Annotation:Princess of Wales Waltz (1)

Find traditional instrumental music

Back to Princess of Wales Waltz (1)


PRINCESS OF WALES WALTZ. English, Waltz (3/8 or ¾ time). D Major. Standard tuning (fiddle). AABBCCDD. The melody appears in print in J. Wilson’s Pocket Preceptor for the Fife (London, c. 1805, p. 40). English fiddler Joshua Gibbons originally set the tune in the key of ‘C’ major in his ms. In America, the waltz appears in the music copybook of John Beach (Gloucester, Mass.), an MS dated 1801.

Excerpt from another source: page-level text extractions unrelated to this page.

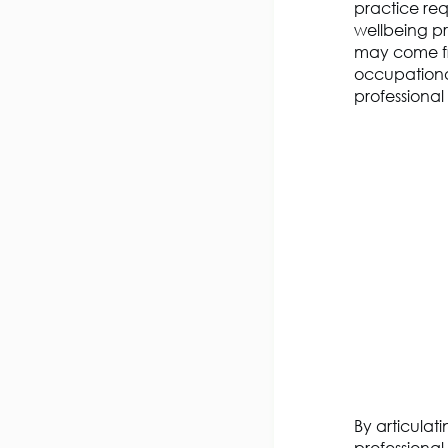
practice
req
wellbeing pra
may come fr
occupationa
professional 
By articulat
professional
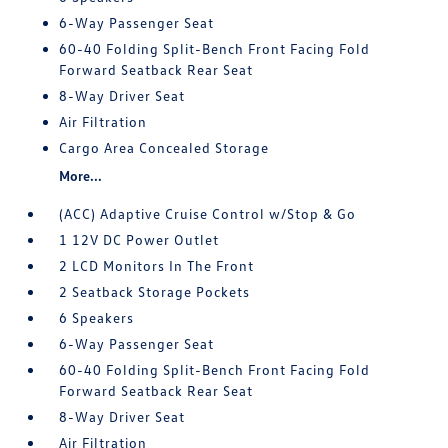
6-Way Passenger Seat
60-40 Folding Split-Bench Front Facing Fold
Forward Seatback Rear Seat
8-Way Driver Seat
Air Filtration
Cargo Area Concealed Storage
More...
(ACC) Adaptive Cruise Control w/Stop & Go
1 12V DC Power Outlet
2 LCD Monitors In The Front
2 Seatback Storage Pockets
6 Speakers
6-Way Passenger Seat
60-40 Folding Split-Bench Front Facing Fold
Forward Seatback Rear Seat
8-Way Driver Seat
Air Filtration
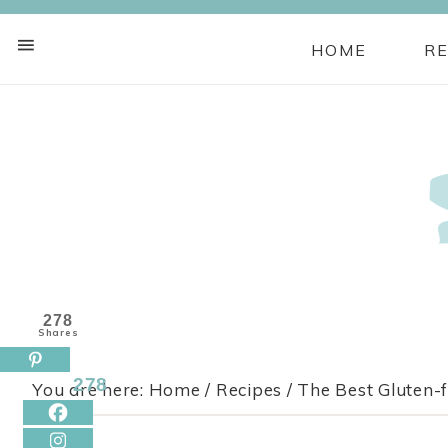
HOME
RE
Skip
to
Recipe
278
Shares
278
You are here:
Home
/
Recipes
/
The Best Gluten-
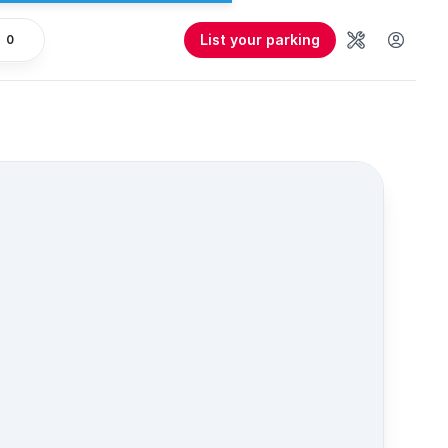
List your parking
0
Tools
User 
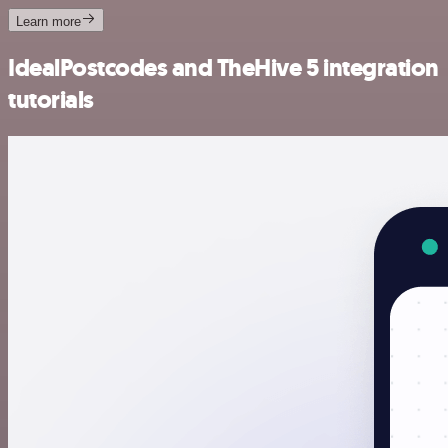
Learn more
IdealPostcodes and TheHive 5 integration
tutorials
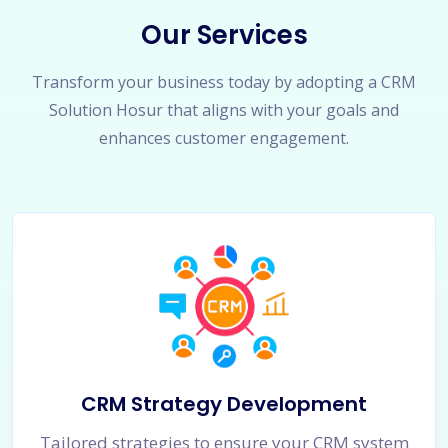
Our Services
Transform your business today by adopting a CRM
Solution Hosur that aligns with your goals and
enhances customer engagement.
CRM Strategy Development
Tailored strategies to ensure your CRM system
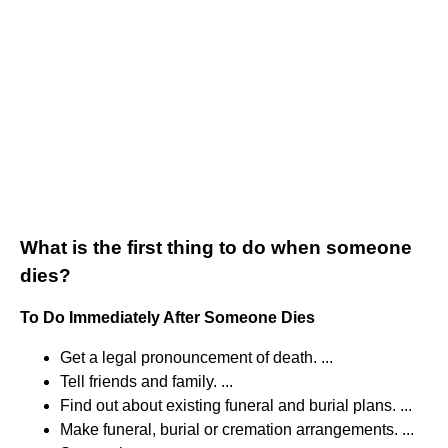
What is the first thing to do when someone
dies?
To Do Immediately After Someone Dies
Get a legal pronouncement of death. ...
Tell friends and family. ...
Find out about existing funeral and burial plans. ...
Make funeral, burial or cremation arrangements. ...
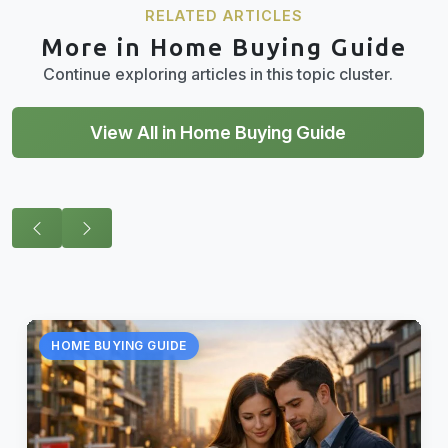
RELATED ARTICLES
More in Home Buying Guide
Continue exploring articles in this topic cluster.
View All in Home Buying Guide
HOME BUYING GUIDE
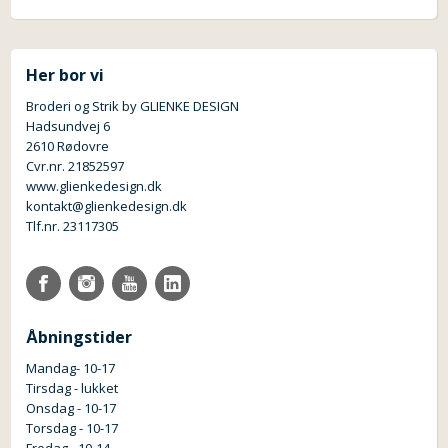
Her bor vi
Broderi og Strik by GLIENKE DESIGN
Hadsundvej 6
2610 Rødovre
Cvr.nr. 21852597
www.glienkedesign.dk
kontakt@glienkedesign.dk
Tlf.nr. 23117305
Åbningstider
Mandag- 10-17
Tirsdag - lukket
Onsdag - 10-17
Torsdag - 10-17
Fredag - 10-14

A "Princess of Wales's Waltz" was published in London in a collection of Preston's Country Dances in 1797, one of the early waltz compositions to be printed in England. However, the dance directions describe a country dance rather than a couple waltz: "Set and hands across and back again, lead down the middle up again to the top, turn your partner with the right hand quite round, then with the left, hands 4 round at the bottom right and left." The tune is a true waltz tune, although it was not until around 1812 that the dance appeared in its modern form in England (at which time it was thought to be disgraceful).

Source for notated version: the 1823-26 music mss of papermaker and musician Joshua Gibbons (1778-1871, of Tealby, near Market Rasen, Lincolnshire Wolds) [Sumner].

Printed sources: Kennedy (Fiddler’s Tune-Book: Slip Jigs and Waltzes), 1999; No. 161, p. 42. Sumner (Lincolnshire Collections, vol. 1: The Joshua Gibbons Manuscript), 1997; p. 81.